51 comments

  • 5/5 finally!

    1
  • 2 days ago

    5/5. But for Step 1 in Q # 5, I interpreted "rights of any people currently alive" to mean that any rights they have will not be of greater importance than the right of future generations to preserve their artistic heritage.

    1
  • 2 days ago

    5/5 lets go baby

    1
  • Friday, Feb 06

    Q1 was hard lol. I think its also because the sentences are longer and it negative comparatives.

    1
  • Sunday, Feb 01

    That "no" threw me for a loop! Will definitely be more on the lookout for negatives now :)

    4
  • Sunday, Jan 25

    For 5, wouldn't the referential of rights for the second group also be "to have artistic heritage preserved". I'm confused how we can jump to the argument assuming they will destroy it.

    2
  • Sunday, Jan 04

    Is this correct for question 4: Comparing: injuries that occurred on the slopes of ski resorts in 1980 vs injuries that occurred on the slopes of ski resorts in 1950. What we're comparing them on: Which makes a smaller percentage of ski-related injuries? Winner: injuries that occurred on slopes of ski resorts in 1980.

    1
  • Sunday, Nov 02 2025

    5/5 finally!

    4
  • Friday, Oct 31 2025

    Im gonna come back to this I am confused a little but I do get the concept... if anyone can help me that would be much apprecaited.

    1
  • Friday, Oct 10 2025

    For Q5, would it be incorrect to assume that the 'rights of any presently living individual' refers to their right to have their artistic heritage preserved?

    I figured 'the rights' was a referential to 'the right to have their artistic heritage preserved'.

    Upon reviewing, I'm wondering: is it that "the rights" isn't referential becuase it's plural?

    6
  • Thursday, Sep 04 2025

    Can someone help me understand why 3 is correct being that it may be both or the one is more likely than the other but how in Comparatives 2 Question 4 with similar phrasing tyhis was not the case?

    0
  • Saturday, Jul 12 2025

    5/5!!!

    8
  • Tuesday, Jul 01 2025

    for the ski resort question, i want to confirm the whole for both 1950 and 1980 is the total number of injuries that happened on the slopes for all the years the ski resort has been open(say they opened in 1930 and are still open, would the years range be 1930-2025)? thank you!

    0
  • Tuesday, Jul 01 2025

    i didnt scroll back enough to see if this was addressed but question 3 has a typo in the answer, its supposed to say,

    "and of the several years after 1929(1930, 1931*--it says 1921--, etc)

    0
  • Sunday, Jun 08 2025

    #feedback: Question 3 is really triggering and should be swapped out for literally any other comparison.
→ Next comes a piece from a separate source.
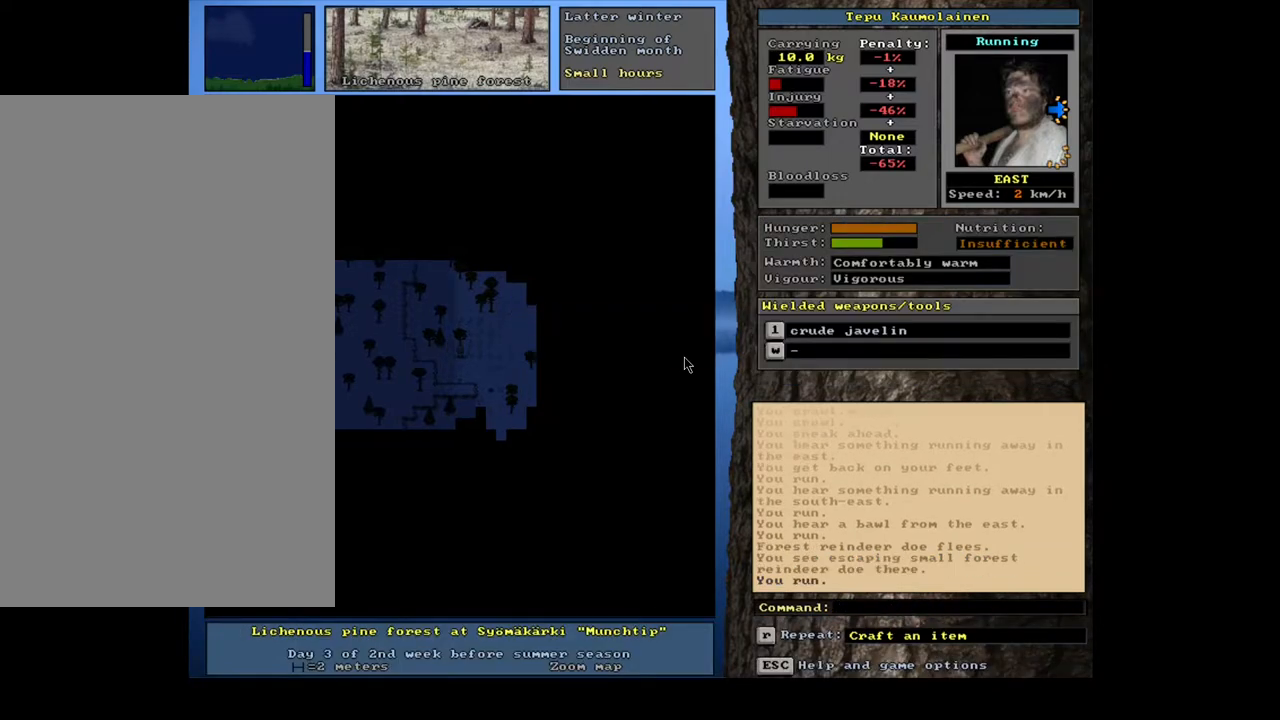
{"keys": ["ctrl_l"], "mouse": [], "events": [[100, "num9", "down"], [217, "num9", "up"]]}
I don't understand why you had to include that.

    -6
  • Monday, May 26 2025

    In Question #3, I took 'those months during several preceding and following years' as one grouped set of years vs two distinct groups of years, because there was no comma before the 'and', making it ambiguous. Isn't that what the whole Oxford comma issue was related to in the trucker contract suit several year back, and why the truckers won a 5MM settlement?

    0
  • Thursday, May 22 2025

    How is #2 different than #5 on the first skill builder, "no more evidence to show" selfishly/unselfishly? I don't understand.

    3
  • Monday, Apr 28 2025

    I am noticing that I am breaking down these sentences into smaller components (simpler). I am getting the correct outcome but my TBC (things being compared) and QOC (quality of comparison) are not always aligned with the answer's breakdown.

    0
  • Wednesday, Apr 09 2025

    For question #5, I correctly identified the second and third part in my answer, but I struggled with the first part about the two things being compared. My answer was that it was "the rights of future generations to have their artistic heritage preserved vs. the right of living individuals to have their artistic heritage preserved." However, after looking at the correct answers provided, the first part is "the right of future generations to have their artistic heritage preserved vs. the rights of people currently alive (to do things that would damage the artistic heritage of future generations)."

    I understand that the LSAT tends to test implied comparative relationships, which we've gone over in previous lessons, but I’m unclear about where the assumption that living individuals might damage future generations’ artistic heritage comes from. There’s no context in the prompt to suggest anything of the sort, so why is this assumption considered valid? What’s the reasoning behind interpreting the statement in this way? Is what I originally answered with considered wrong?

    1
  • Friday, Apr 04 2025

    #feedback In the answer for question 3, both times "several years after 1929 (1930, 1921, etc.)" should read "several years after 1929 (1930, 1931, etc.)"

    2
  • Tuesday, Mar 11 2025

    For question 5, I got the right answer, but I was unable to understand how we landed on the conclusion that the opposite of preserving artistic heritage was people currently alive doing things that would damage artistic heritage.

    15
  • Sunday, Mar 02 2025

    For question 2, here's what I wrote. Is this the same as the answer?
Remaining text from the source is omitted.